Passage shown:
How to turn bails into breakthroughs: The wave of trick learning
So we all know that feeling of trying a trick, getting close, landing on it a few times and finally feeling like you’re going to roll away, and then… you lose it. The next few attempts you don’t even get close and you feel like you’ve lost it forever.
In this vid I’m going to go over why this process is actually a good thing, but also what you can do to make it happen less so you can speed up learning and land more tricks.
The almost-land x bail wave
Now this cycle of almost-lands and bails is something we all go through nearly every session. But there was one session I had about 1 year ago that stood out to me.
Hours had passed, deep in the cycle of almost-lands and bails. The frustration was building and I felt like I wasn’t progressing, I felt like I was wasting my time, and ultimately I just wanted to give up and go home.
I rolled up to try again and to my surprise I stomped it and almost rolled away.
That’s when something clicked in me that shifted how I felt about this whole process. I realised this blend of almost-lands and bails, ups and downs, is just the nature of skateboarding.
It’s so common when we’re going through a patch of losing the trick for a few tries to just focus on what’s going wrong, to feel like we’ve lost the trick, to get stressed, and put all our energy into what went wrong, and this is exactly what I’d do before this realisation.
The thing is, this isn’t only going to take you further away from doing the trick, but it’s also a fundamentally flawed way of thinking.
You see learning or filming a trick isn’t a constant linear progression where every single attempt is a tiny bit better than the last. Nah. It’s more like a wave - almost lands mixed in with losing it, heavy slams, shinners, scooter kids, and maybe an angry raccoon blocking the run up.

What you should do:
Please answer these from the passage on trick learning:
1. How long ago did the session that stood out take place?
2. What happened on the attempt after the narrator wanted to give up and go home?
3. What is learning or filming a trick said to be more like?
The material after this point isn't needed.

Data extracts:
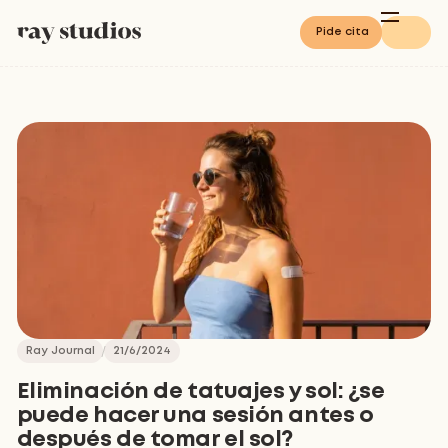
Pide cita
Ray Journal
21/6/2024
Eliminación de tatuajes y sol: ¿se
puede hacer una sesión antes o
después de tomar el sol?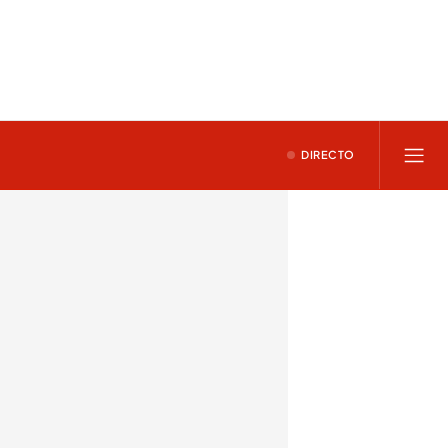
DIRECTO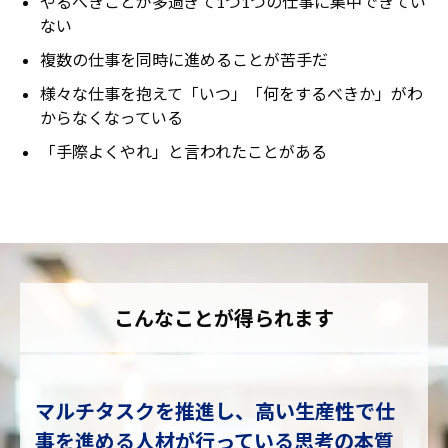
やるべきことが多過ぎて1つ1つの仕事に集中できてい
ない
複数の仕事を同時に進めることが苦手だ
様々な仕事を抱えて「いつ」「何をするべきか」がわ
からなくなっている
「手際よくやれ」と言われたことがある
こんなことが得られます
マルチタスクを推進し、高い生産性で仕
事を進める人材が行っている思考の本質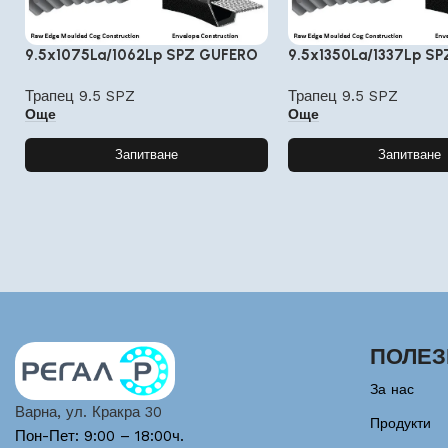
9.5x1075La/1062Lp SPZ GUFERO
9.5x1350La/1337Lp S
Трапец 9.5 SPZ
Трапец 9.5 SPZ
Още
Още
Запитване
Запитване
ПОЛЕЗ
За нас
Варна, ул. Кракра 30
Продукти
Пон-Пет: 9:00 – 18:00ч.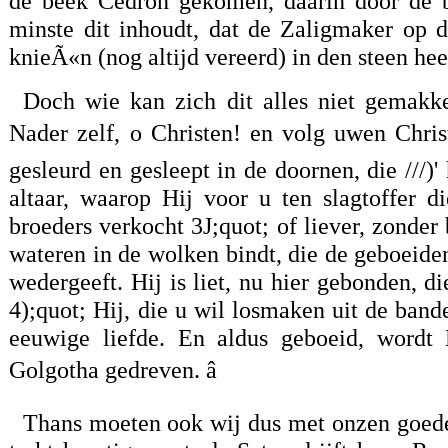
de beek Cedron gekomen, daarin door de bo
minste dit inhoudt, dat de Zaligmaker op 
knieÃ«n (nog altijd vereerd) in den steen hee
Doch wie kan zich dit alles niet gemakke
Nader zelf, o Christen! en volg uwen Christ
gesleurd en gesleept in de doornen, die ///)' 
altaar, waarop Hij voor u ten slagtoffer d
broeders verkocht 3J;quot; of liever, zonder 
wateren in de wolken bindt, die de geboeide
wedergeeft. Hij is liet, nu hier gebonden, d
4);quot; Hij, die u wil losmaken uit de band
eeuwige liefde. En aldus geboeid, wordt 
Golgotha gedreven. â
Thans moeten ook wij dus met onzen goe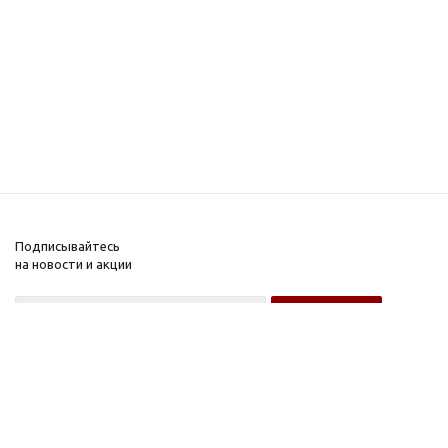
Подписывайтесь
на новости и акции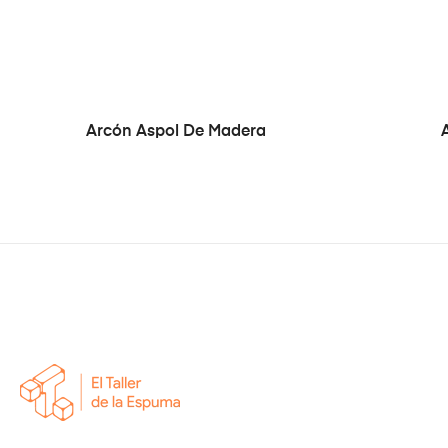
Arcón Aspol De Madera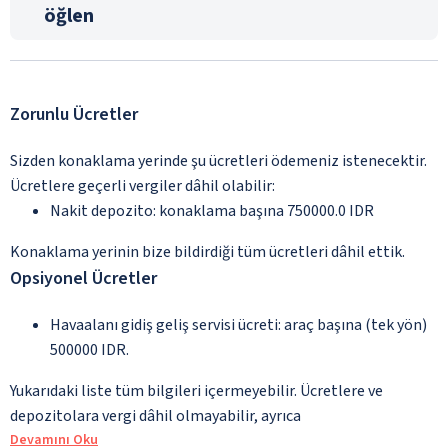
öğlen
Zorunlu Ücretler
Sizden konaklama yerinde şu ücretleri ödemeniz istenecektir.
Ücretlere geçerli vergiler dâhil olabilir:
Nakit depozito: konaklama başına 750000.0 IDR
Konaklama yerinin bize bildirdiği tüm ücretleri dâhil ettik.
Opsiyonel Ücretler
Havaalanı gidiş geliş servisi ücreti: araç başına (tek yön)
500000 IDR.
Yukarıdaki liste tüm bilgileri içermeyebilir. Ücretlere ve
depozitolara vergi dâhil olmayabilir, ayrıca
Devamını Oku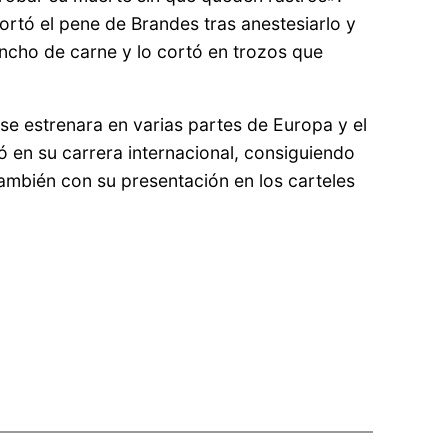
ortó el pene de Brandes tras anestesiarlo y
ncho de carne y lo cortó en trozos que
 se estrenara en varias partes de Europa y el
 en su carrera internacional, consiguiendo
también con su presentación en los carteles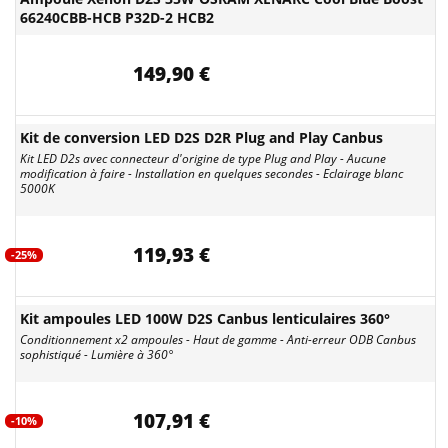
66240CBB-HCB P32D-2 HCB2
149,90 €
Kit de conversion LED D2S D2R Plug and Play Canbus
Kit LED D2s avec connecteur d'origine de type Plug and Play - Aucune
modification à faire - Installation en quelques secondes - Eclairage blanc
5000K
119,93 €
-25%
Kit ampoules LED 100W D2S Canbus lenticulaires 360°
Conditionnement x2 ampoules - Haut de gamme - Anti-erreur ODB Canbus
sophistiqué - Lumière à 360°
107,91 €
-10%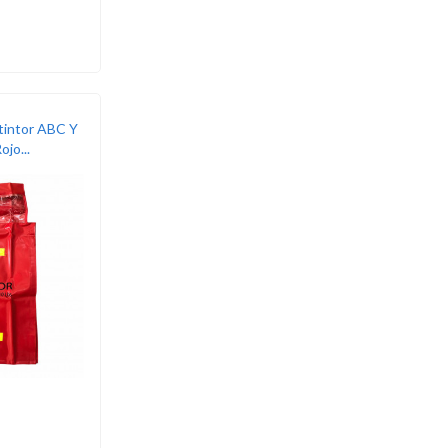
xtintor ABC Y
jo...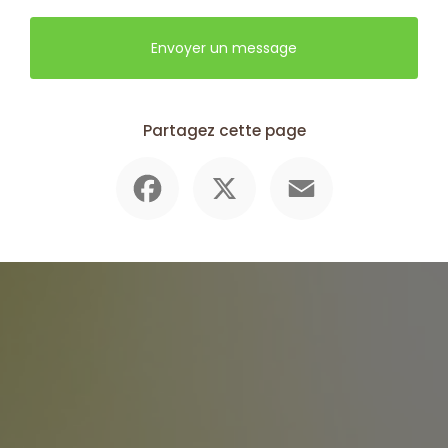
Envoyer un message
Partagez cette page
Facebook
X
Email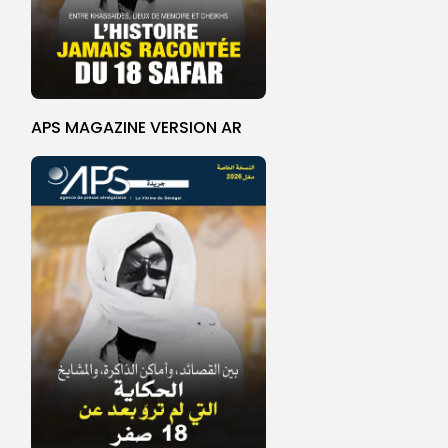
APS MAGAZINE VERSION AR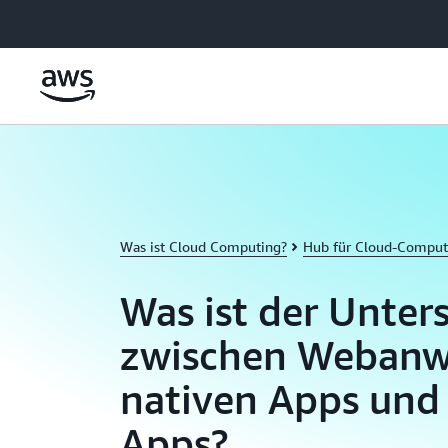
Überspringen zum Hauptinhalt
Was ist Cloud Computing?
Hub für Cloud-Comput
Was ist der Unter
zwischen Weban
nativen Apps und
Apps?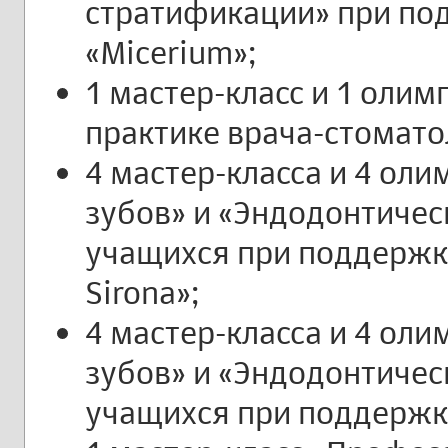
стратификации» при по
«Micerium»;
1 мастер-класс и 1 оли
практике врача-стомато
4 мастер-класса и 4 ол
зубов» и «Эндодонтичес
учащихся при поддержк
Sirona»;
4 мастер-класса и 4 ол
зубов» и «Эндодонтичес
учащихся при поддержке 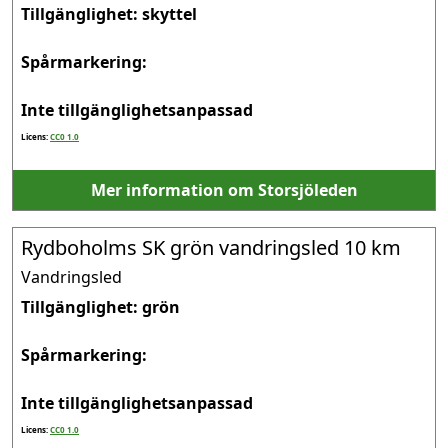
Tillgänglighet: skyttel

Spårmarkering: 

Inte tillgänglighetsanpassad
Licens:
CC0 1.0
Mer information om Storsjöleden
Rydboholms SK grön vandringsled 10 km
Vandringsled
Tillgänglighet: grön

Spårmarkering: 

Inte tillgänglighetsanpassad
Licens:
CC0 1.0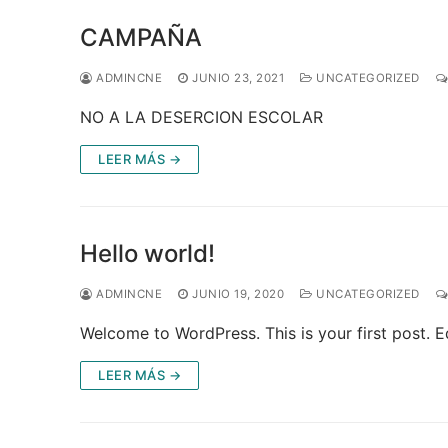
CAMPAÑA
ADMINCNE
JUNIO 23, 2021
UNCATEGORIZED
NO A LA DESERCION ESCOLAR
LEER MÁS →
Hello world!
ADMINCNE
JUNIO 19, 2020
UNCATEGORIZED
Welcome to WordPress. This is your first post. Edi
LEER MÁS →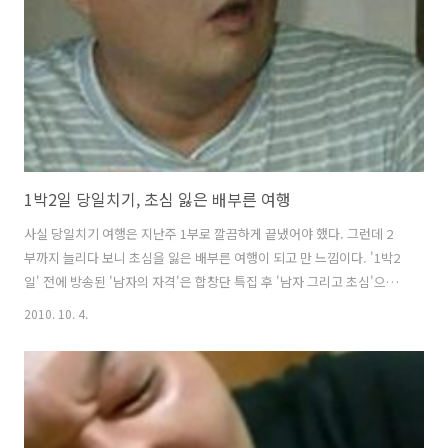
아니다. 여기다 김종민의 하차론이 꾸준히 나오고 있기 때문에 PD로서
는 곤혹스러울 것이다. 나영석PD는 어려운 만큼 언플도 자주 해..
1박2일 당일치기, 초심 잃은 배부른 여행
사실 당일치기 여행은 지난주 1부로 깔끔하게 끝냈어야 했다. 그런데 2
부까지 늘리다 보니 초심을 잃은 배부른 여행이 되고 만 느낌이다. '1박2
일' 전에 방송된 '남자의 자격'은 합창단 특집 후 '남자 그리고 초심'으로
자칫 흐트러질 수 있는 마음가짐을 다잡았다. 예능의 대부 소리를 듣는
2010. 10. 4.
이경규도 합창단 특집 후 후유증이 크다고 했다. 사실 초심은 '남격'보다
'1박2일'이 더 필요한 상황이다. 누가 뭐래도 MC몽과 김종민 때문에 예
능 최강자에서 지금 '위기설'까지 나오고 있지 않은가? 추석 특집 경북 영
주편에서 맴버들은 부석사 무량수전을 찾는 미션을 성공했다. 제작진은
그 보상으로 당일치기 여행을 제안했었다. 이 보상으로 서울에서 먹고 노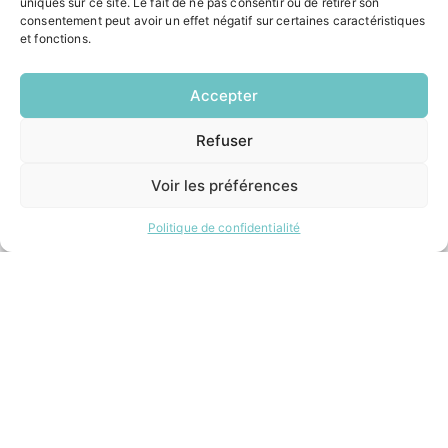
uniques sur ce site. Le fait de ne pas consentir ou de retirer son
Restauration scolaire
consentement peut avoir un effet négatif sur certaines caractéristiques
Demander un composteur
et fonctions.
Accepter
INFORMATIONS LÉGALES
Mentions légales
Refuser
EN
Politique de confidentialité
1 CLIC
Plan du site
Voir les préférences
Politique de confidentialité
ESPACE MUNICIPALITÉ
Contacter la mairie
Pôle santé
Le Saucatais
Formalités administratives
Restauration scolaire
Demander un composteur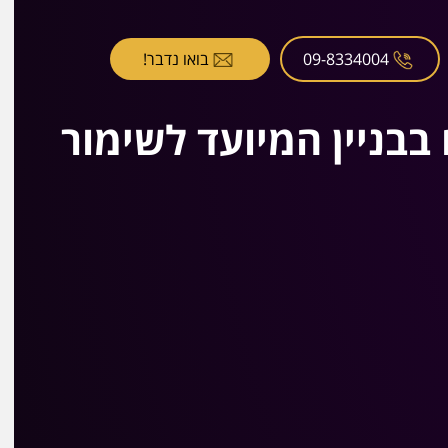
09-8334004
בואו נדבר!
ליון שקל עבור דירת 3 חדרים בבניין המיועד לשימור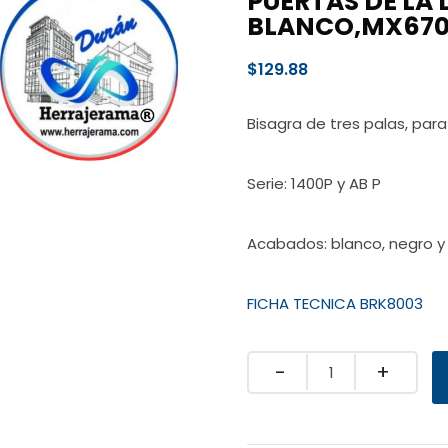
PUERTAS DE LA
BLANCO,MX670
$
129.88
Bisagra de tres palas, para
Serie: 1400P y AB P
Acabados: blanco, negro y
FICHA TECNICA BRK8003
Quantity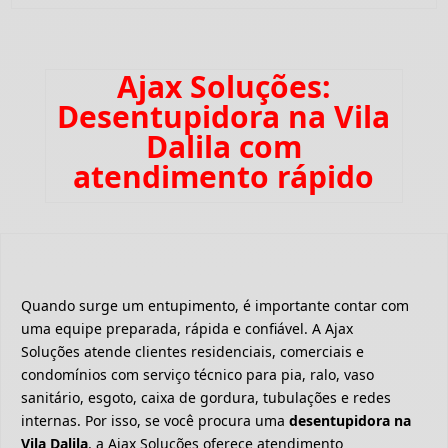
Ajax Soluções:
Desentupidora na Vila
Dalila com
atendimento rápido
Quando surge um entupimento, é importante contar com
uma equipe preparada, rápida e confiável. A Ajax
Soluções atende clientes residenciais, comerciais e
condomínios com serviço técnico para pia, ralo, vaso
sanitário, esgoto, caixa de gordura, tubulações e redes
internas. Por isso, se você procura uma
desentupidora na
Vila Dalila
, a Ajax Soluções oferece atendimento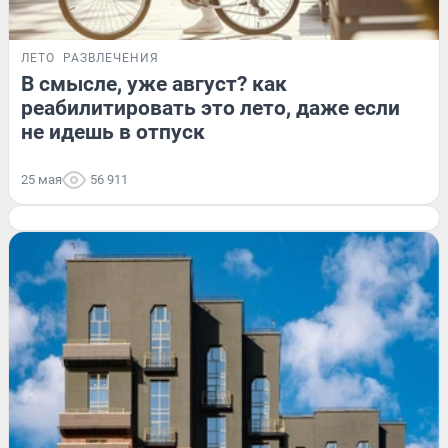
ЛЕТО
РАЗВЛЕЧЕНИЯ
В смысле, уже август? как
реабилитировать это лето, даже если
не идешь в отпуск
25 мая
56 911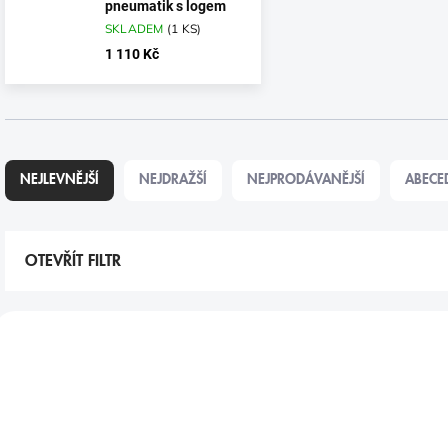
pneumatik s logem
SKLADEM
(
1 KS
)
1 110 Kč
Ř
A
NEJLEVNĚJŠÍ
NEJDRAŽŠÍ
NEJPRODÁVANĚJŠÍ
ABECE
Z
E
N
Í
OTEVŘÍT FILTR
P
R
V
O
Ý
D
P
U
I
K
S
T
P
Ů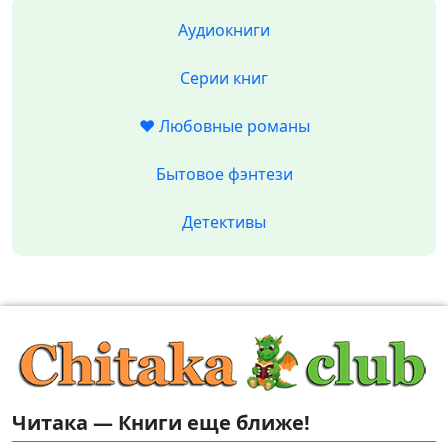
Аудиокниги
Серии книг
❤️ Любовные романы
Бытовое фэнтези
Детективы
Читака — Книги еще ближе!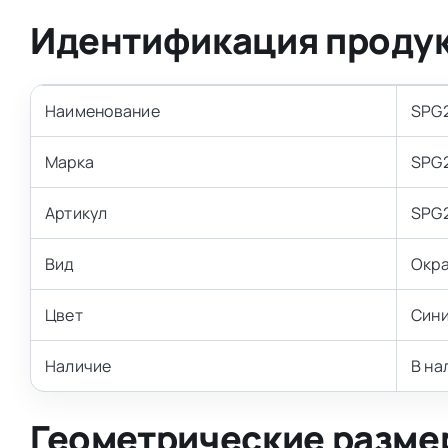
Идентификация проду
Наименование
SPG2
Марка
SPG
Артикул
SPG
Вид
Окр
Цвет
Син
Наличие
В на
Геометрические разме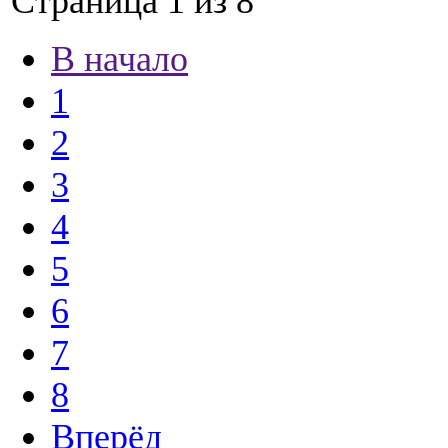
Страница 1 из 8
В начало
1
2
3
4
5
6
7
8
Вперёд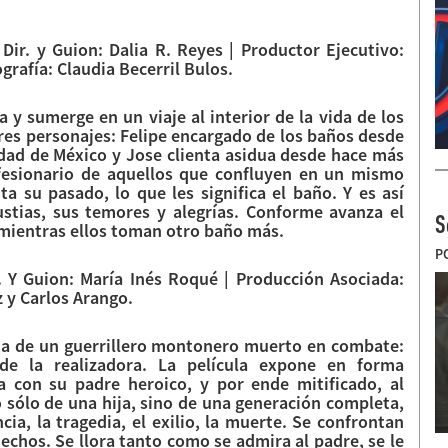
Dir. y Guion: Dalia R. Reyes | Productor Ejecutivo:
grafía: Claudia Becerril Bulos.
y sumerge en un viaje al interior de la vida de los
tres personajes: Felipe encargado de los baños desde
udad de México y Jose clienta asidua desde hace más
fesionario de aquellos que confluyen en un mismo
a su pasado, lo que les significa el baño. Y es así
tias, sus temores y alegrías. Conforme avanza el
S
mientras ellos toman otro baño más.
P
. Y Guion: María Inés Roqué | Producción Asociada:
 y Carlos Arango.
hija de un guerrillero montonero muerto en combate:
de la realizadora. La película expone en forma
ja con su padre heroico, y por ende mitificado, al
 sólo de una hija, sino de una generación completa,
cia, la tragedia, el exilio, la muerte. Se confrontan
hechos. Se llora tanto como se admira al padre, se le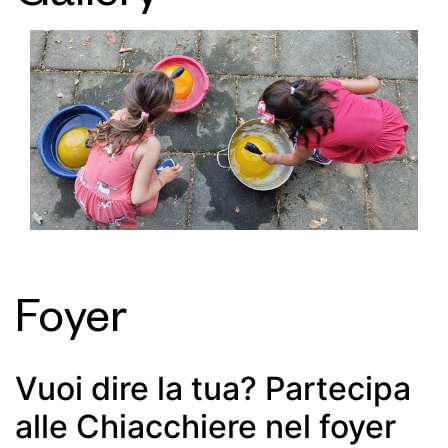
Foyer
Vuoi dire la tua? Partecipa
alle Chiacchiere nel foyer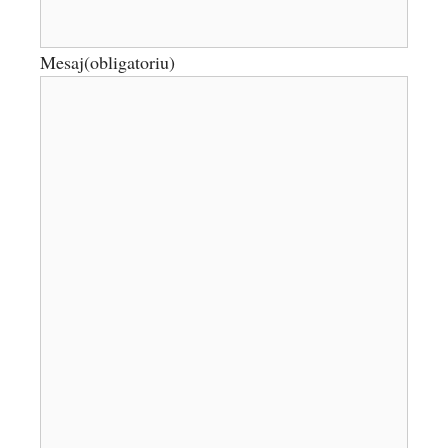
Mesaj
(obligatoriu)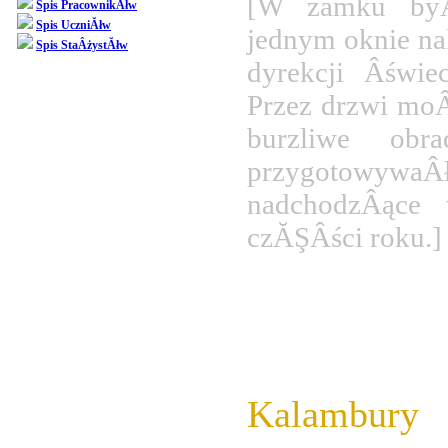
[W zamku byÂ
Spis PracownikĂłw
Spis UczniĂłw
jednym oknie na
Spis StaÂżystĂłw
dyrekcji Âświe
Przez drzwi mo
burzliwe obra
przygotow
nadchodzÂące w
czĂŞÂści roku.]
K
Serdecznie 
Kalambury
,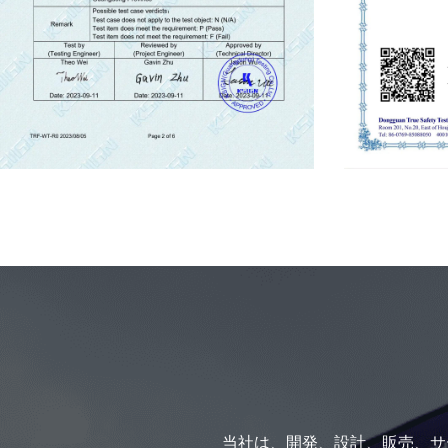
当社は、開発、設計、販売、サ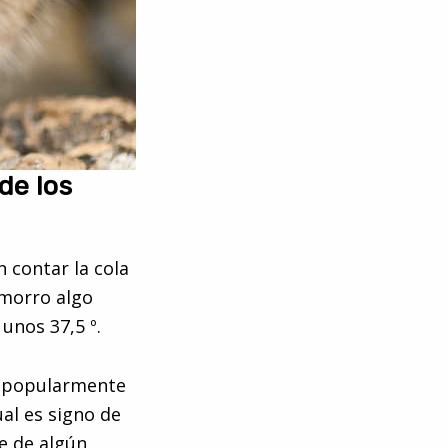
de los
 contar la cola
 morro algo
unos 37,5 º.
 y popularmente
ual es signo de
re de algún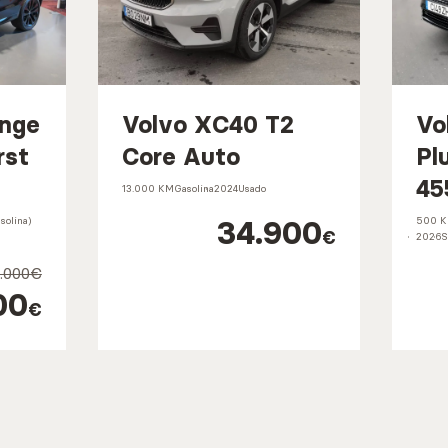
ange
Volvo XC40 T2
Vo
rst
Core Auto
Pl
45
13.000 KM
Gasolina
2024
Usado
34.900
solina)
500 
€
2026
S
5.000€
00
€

Answer for this exercise:
1. About 1 year ago.
2. The narrator stomped the trick and almost rolled away.
3. A wave.